Monday, March 15, 2004 12:00:24 AM

Post# of 245
Breaking the Law of Gravity (continued)
By Charles Platt

But wait; there's more. He has news that hasn't been reported elsewhere. Despite the hardships in Moscow, during the past year he says he conducted research at an unnamed "chemical scientific research center" where he built a device that reflects gravity. Supposedly it's based around a Van de Graaff generator - a high-voltage machine dating back to the earliest days of electrical research. "Normally there are two spheres," he explains, "and a spark jumps between them. Now imagine the spheres are flat surfaces, superconductors, one of them a coil or O-ring. Under specific conditions, applying resonating fields and composite superconducting coatings, we can organize the energy discharge in such a way that it goes through the center of the electrode, accompanied by gravitation phenomena - reflecting gravitational waves that spread through the walls and hit objects on the floors below, knocking them over."

And this, too, can have practical applications?

"The second generation of flying machines will reflect gravity waves and will be small, light, and fast, like UFOs. I have achieved impulse reflection; now the task is to make it work continuously."

He sounds completely sober, serious, matter-of-fact.

If he really wants knowledge to be freely shared, why hasn't he written more about this? And why hasn't he been more open with the people at NASA?

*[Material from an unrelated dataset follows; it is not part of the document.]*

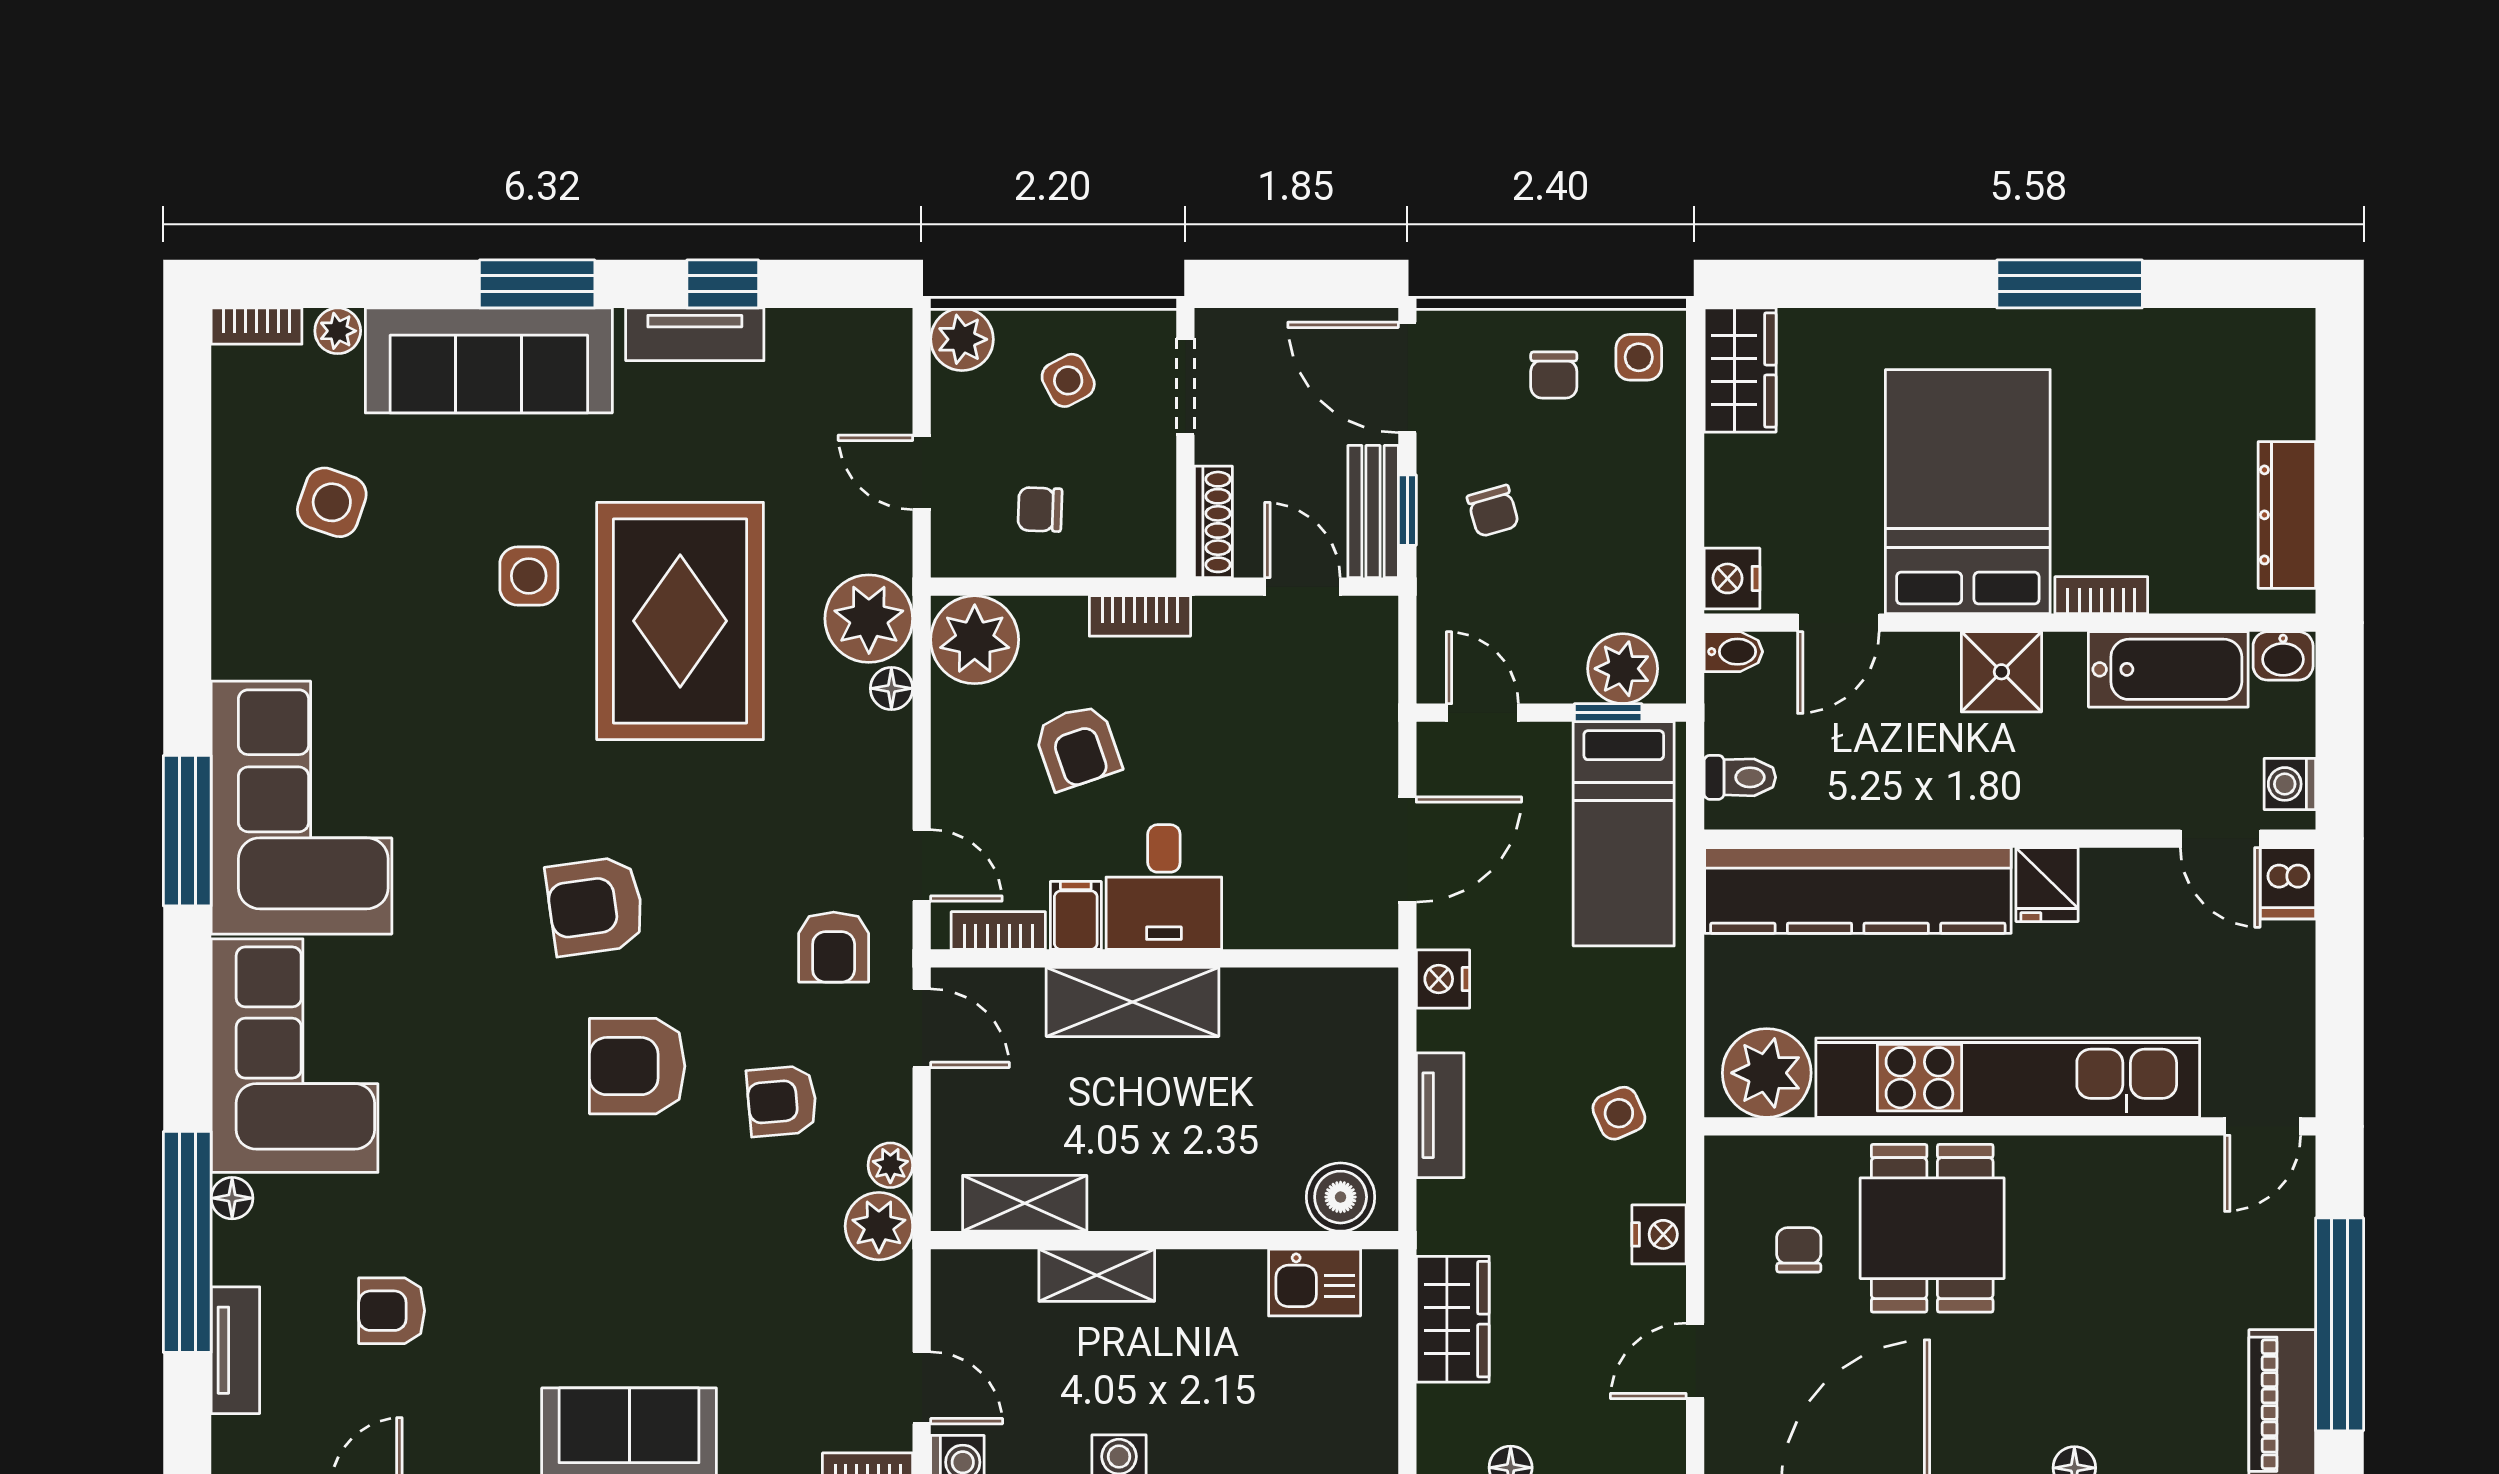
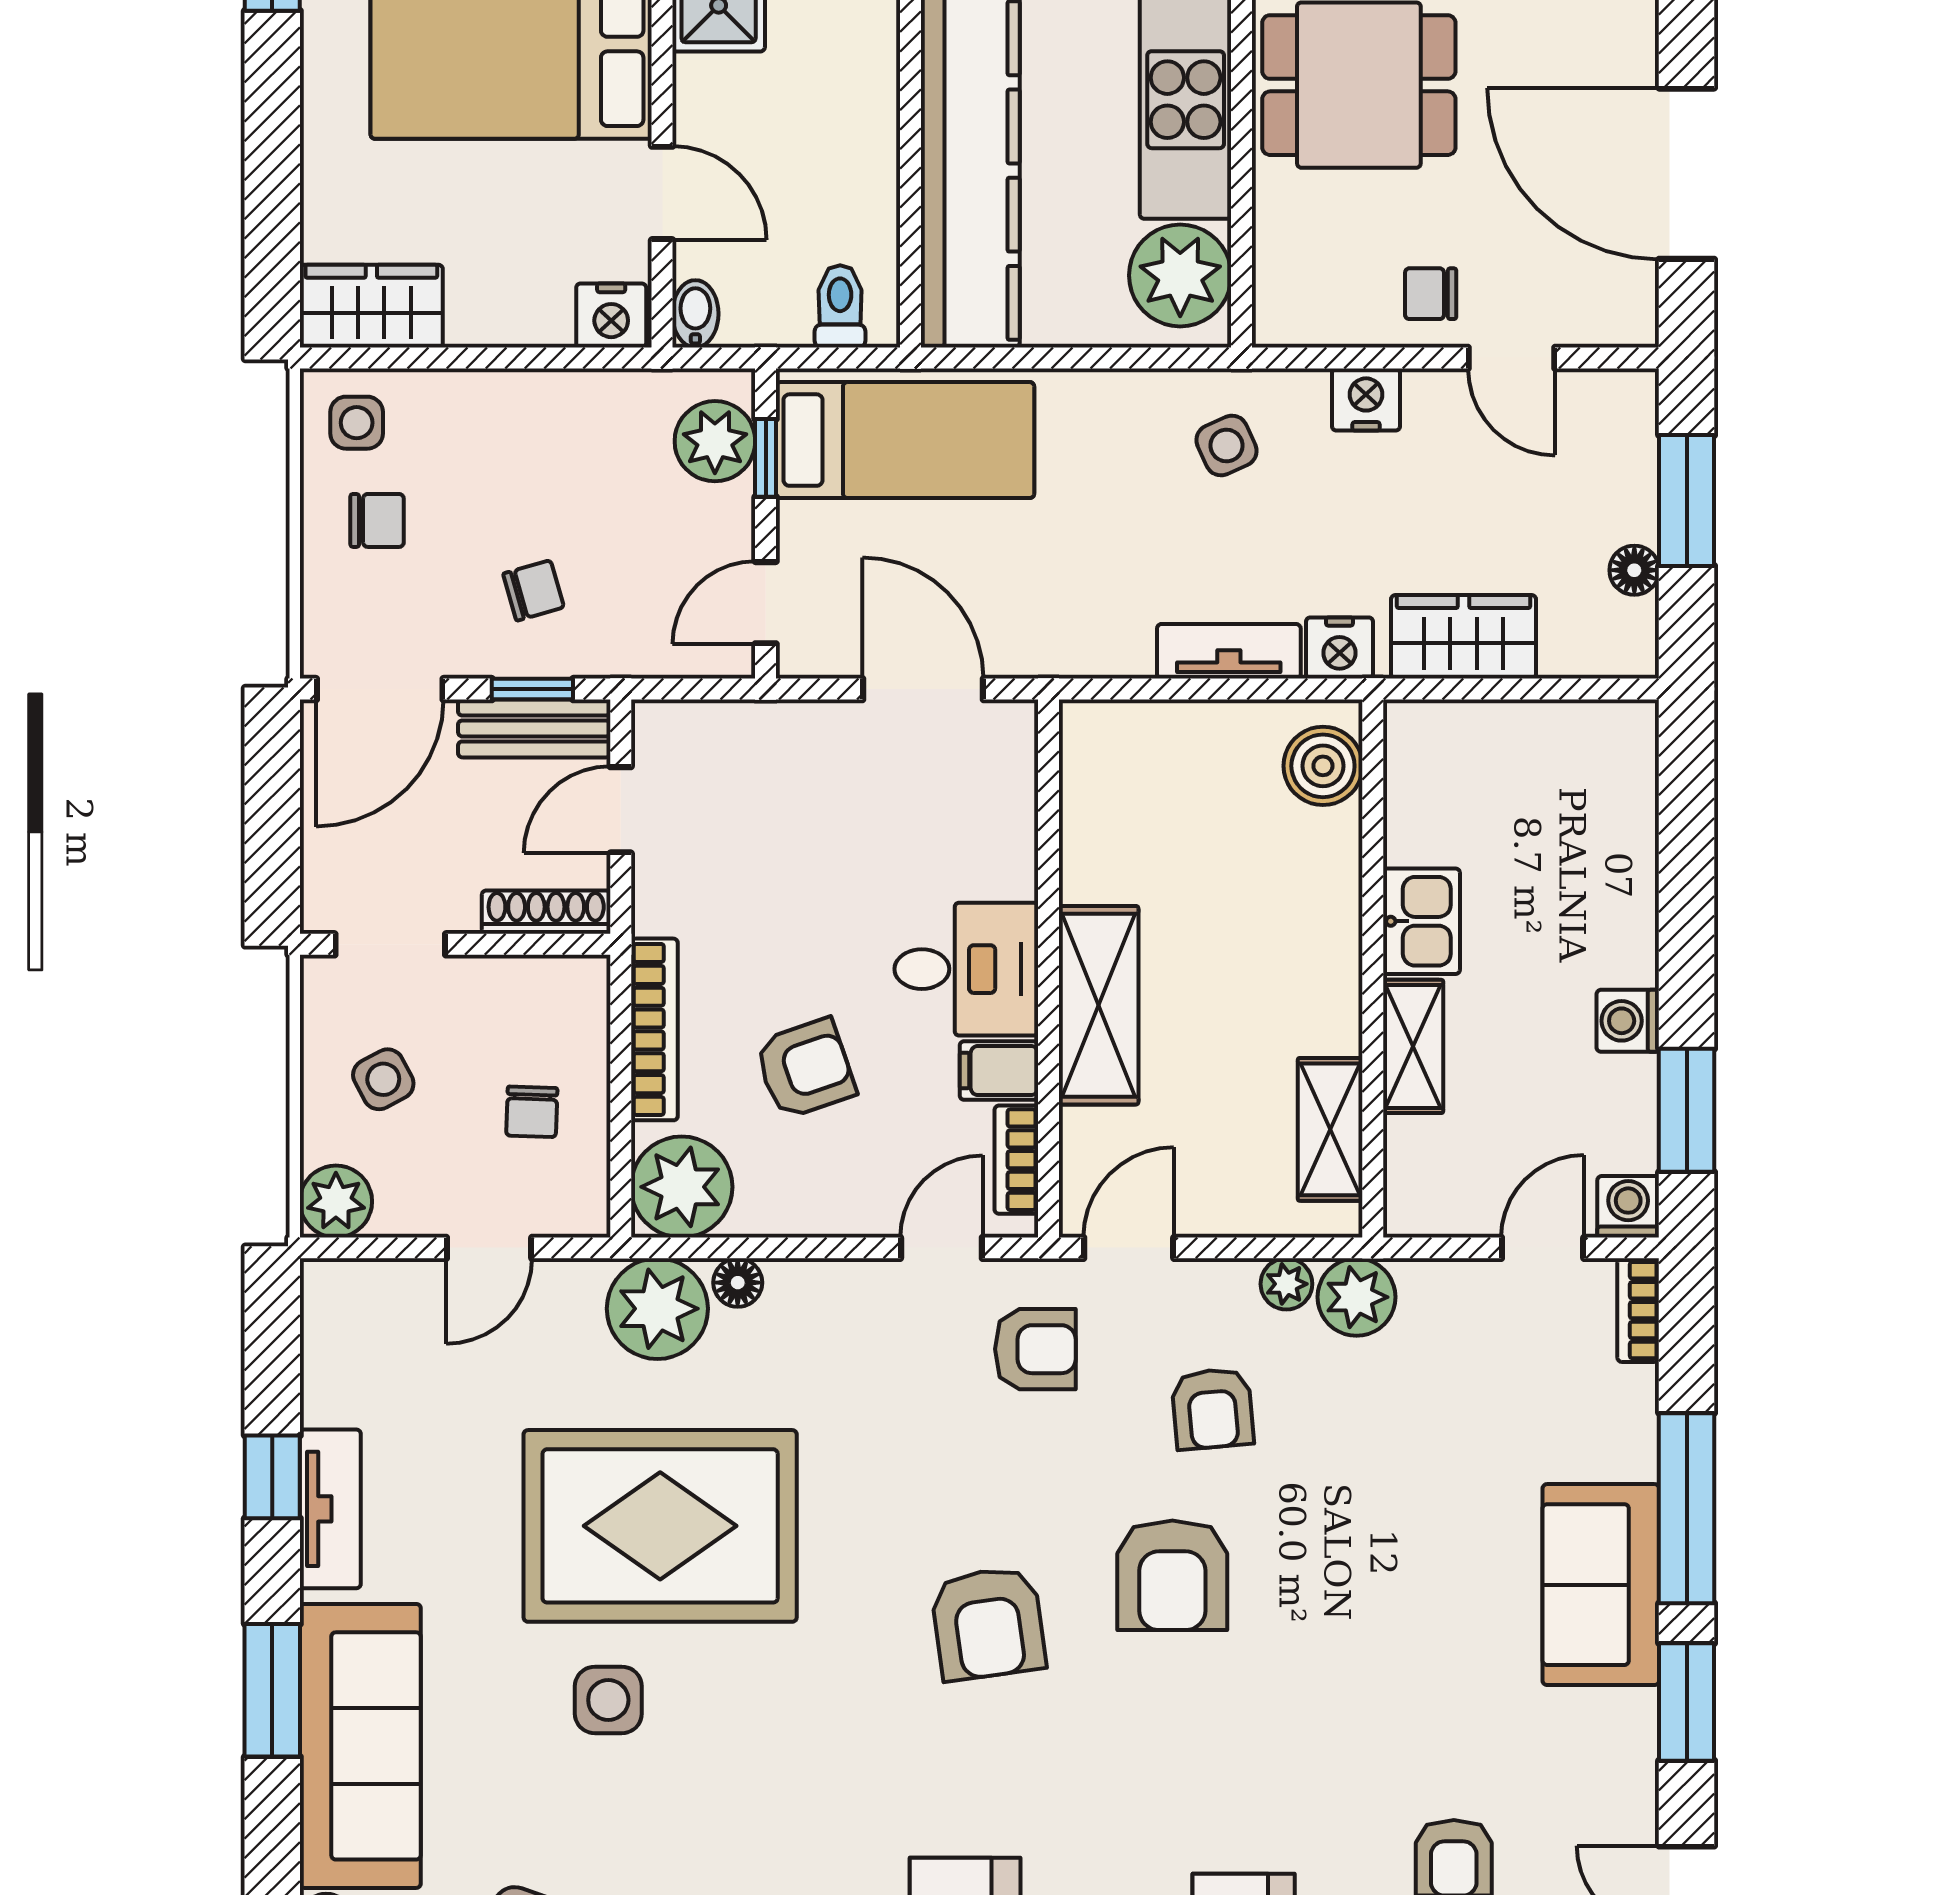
bookcase: (1140, 616) -> (654, 1029), width x1.56
nightstand: (1443, 979) -> (1339, 648), moved
chair: (1799, 1250) -> (1431, 294), moved
kitchen sink: (1315, 1283) -> (1421, 921), moved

"I'm a serious person. If someone wants serious work, I can provide this. If I was to relocate in the United States, I would need five or six people and two years in a university or well-equipped technical laboratory. I guarantee, if I am invited, I can reproduce everything. But I am not selling my experiment piece by piece. If your readers are serious, they will be able to find me."

So here's a unique opportunity for the venture capitalists out there. Track down the elusive Eugene Podkletnov, make him an offer he can't refuse, and help to free humanity from its pedestrian existence at the bottom of a gravity well.

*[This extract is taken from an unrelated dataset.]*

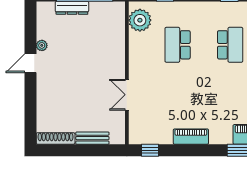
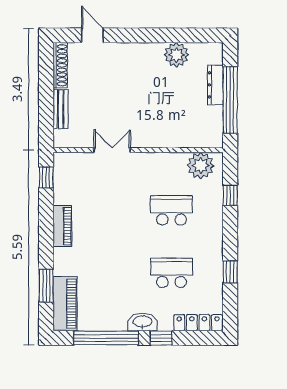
plant: (42, 45) -> (176, 55), width x1.87, depth x1.87
school desk: (230, 45) -> (171, 273), turned 180
door: (30, 63) -> (92, 35), moved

Does Podkletnov really believe that this will come to pass? He seems to. Does he see himself playing a central role? "I am not a very religious person," he tells me. "But I do believe in God, and of course there is a soul, you can feel it." He pauses, trying to convey his convictions. "Most of all," he says, "like all Russians, I have a sense of destiny. This is a secret of the Russian soul that can't be explained to foreigners. Even Russian people can't understand it. But - we feel it."

At the end of our meeting he strides out of the hotel lobby, as brisk and purposeful as an ambitious businessman, looking younger than his 43 years. I'm impressed by his intense focus, his strict attention to facts and details, and his sincerity. I wonder, though, if a vague sense of destiny is really enough to get him where he wants to go. The history of science is littered with casualties who ventured too far from the mainstream, or seemed a bit - wacky, for their time. Nikola Tesla is a classic example. Even Robert Goddard, the legendary rocketry pioneer, was scorned and forced to work in isolation and poverty for most of his life.

As one physicist told me, "New ideas are always criticized - not because an idea lacks merit, but because it might turn out to be workable, which would threaten the reputations of many people whose opinions conflict with it. Some people may even lose their jobs."

The man who said this is an eminent physicist who started devising equipment to detect gravity waves 30 years ago. Despite his secure tenure and respected status, he still wouldn't let me quote him by name, because he suffered in the past when he promoted radical concepts of his own.

Bob Park is a physics professor at the University of Maryland. When he's pressed to say something about Podkletnov's work, he comments: "Well, we know that we can create shields for other fields, such as electromagnetic fields; so in that sense I suppose that a gravity shield does not violate any physical laws. Still, most scientists would be reluctant to conclude anything publicly from this." Ironically, Park has made a name for himself by debunking "fringe" science in a weekly column for the American Physical Society's Web page. If scientists are reluctant to "conclude anything publicly," it's partly because they know they may be stigmatized by critics such as Park.